What you are asked to do.
Rewrite the items below, replacing "pose" with "camera" and leaving everything else unchanged. Leave out the pictures.
=-=-=
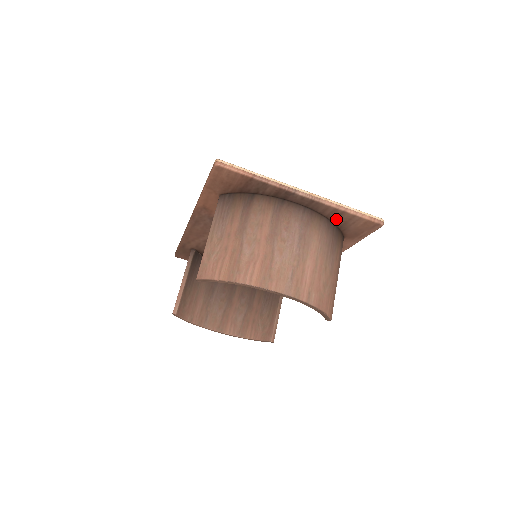
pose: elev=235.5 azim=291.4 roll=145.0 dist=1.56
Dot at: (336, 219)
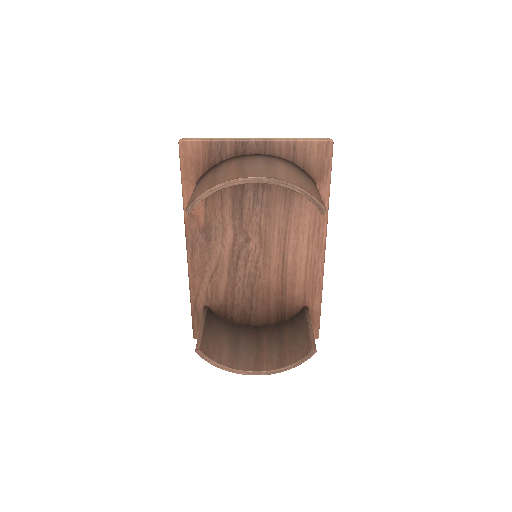
Dot at: (295, 157)
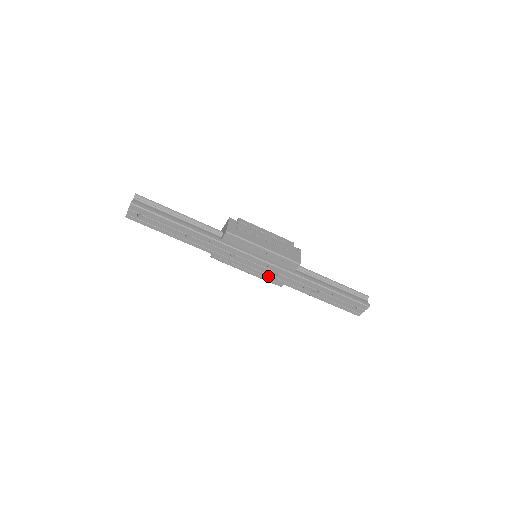
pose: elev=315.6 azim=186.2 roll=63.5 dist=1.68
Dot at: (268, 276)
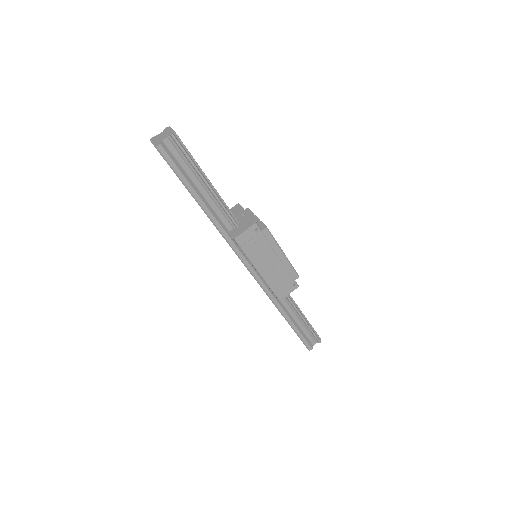
Dot at: occluded
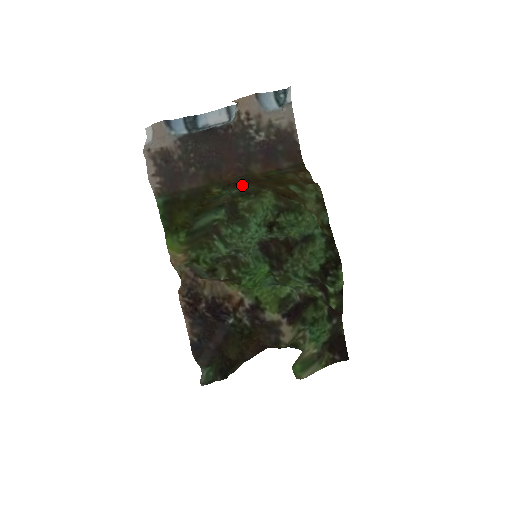
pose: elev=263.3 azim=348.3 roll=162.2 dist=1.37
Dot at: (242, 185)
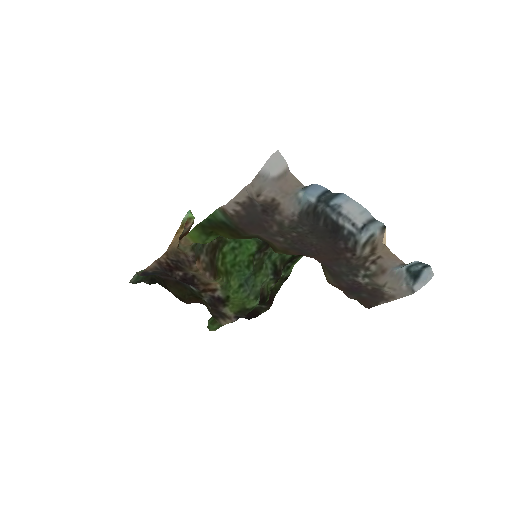
Dot at: occluded
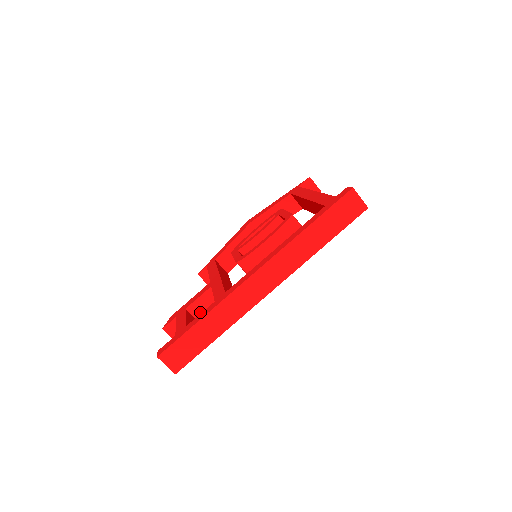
=-=-=
Written answer.
camera: elev=235.5 azim=291.4 roll=145.0 dist=1.56
Dot at: (336, 219)
Dot at: (295, 157)
camera: elev=315.6 azim=186.2 roll=63.5 dist=1.68
Dot at: (268, 276)
Dot at: occluded
camera: elev=263.3 azim=348.3 roll=162.2 dist=1.37
Dot at: (242, 185)
Dot at: occluded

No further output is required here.